Paul Espinosa
Producer
Other Roles: Director, Independent Filmmaker
Areas of Focus: Documentaries
Organization: Espinosa Productions
Biography
Paul Espinosa is an award-winning filmmaker who has worked at the intersection of social justice and Latino history for over 40 years. He is a California-based, New Mexican-raised filmmaker who uses the power of media to recover stories about unsung heroes whose lives inspire us. Before founding Espinosa Productions in 1996, Paul served as Senior Producer and Executive Producer with PBS stations KPBS-San Diego and KERA-Dallas. His work has been supported by the Corporation for Public Broadcasting, the National Endowment for the Humanities, PBS, the Ford Foundation, ITVS, Latino Public Broadcasting, the U.S.-Mexico Fund for Culture, and The John D. and Catherine T. MacArthur Foundation.

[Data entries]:

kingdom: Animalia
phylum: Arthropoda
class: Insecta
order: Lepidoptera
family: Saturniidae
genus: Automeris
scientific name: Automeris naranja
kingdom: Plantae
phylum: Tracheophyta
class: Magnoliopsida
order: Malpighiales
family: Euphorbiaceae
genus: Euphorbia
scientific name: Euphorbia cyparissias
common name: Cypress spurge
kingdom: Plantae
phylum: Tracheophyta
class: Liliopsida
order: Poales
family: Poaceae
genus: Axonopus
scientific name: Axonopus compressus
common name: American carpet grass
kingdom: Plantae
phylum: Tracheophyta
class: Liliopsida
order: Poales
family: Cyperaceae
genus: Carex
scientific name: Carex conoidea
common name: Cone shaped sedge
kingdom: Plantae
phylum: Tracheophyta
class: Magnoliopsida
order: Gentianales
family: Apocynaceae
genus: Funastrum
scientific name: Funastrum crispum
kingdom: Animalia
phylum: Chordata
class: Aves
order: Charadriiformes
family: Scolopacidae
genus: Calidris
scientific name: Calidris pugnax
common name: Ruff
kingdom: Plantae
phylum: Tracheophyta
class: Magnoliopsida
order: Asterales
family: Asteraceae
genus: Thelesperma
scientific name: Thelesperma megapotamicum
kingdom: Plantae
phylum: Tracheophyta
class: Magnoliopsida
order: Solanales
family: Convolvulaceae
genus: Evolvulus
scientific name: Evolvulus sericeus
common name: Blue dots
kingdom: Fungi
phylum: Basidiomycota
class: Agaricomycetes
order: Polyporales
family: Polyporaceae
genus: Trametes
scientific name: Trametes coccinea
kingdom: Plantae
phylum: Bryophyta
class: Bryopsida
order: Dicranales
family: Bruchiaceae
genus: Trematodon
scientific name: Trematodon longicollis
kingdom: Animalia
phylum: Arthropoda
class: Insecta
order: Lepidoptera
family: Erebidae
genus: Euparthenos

[QUESTIONS ON THE MATERIAL]:
- 1) Can you condense the paragraph of the Paul Espinosa profile that begins "Paul Espinosa is an award-winning filmmaker" into a short list that keeps its main facts?
- 2) Could you pick up the Paul Espinosa profile after its last sentence and carry it on?

[ACTIVITY ANSWERS]:
- 1)
- Award-winning filmmaker working at the intersection of social justice and Latino history for over 40 years
- Raised in New Mexico and based in California; uses media to recover stories of unsung heroes whose lives inspire
- Was Senior Producer and Executive Producer at PBS stations KPBS-San Diego and KERA-Dallas before founding Espinosa Productions in 1996
- Supporters of his work: the Corporation for Public Broadcasting, the National Endowment for the Humanities, PBS, the Ford Foundation, ITVS, Latino Public Broadcasting, the U.S.-Mexico Fund for Culture, and The John D. and Catherine T. MacArthur Foundation

- 2)
Paul’s films capture the transformative energy of the men and women of the U.S.-Mexico borderlands examining topics like: key events in the contentious history between Mexico and the U.S. (“The Lemon Grove Incident”, “The U.S.-Mexican War: 1846-1848”, “The Hunt for Pancho Villa” and “Los Mineros” –the latter two for the American Experience); the productive intersection of art, music, and civil rights (“Singing Our Way to Freedom”, “Ballad of an Unsung Hero” and “1492 Revisited”); and the struggles of both documented and undocumented Mexican immigrant families (“In the Shadow of the Law,” “Uneasy Neighbors” and “…and the earth did not swallow him” for American Playhouse).
Espinosa holds a BA from Brown University and a PhD from Stanford University where he explored connections between media and anthropology. He is Professor Emeritus and a founding faculty member in the School of Transborder Studies at Arizona State University and is a frequent guest lecturer at colleges and universities around the country. His films have been screened at festivals around the world and have won many awards including eight Emmys.
Espinosa has shared his expertise, experience, and social activism at many universities and community centers across the Americas. He has been honored with Paul Espinosa Film Festivals in Phoenix, Albuquerque, El Paso, and San Diego. The National Association of Hispanic Journalists inducted him into the NAHJ Hall of Fame and the California Chicano News Media Association honored him with a Lifetime Achievement Award.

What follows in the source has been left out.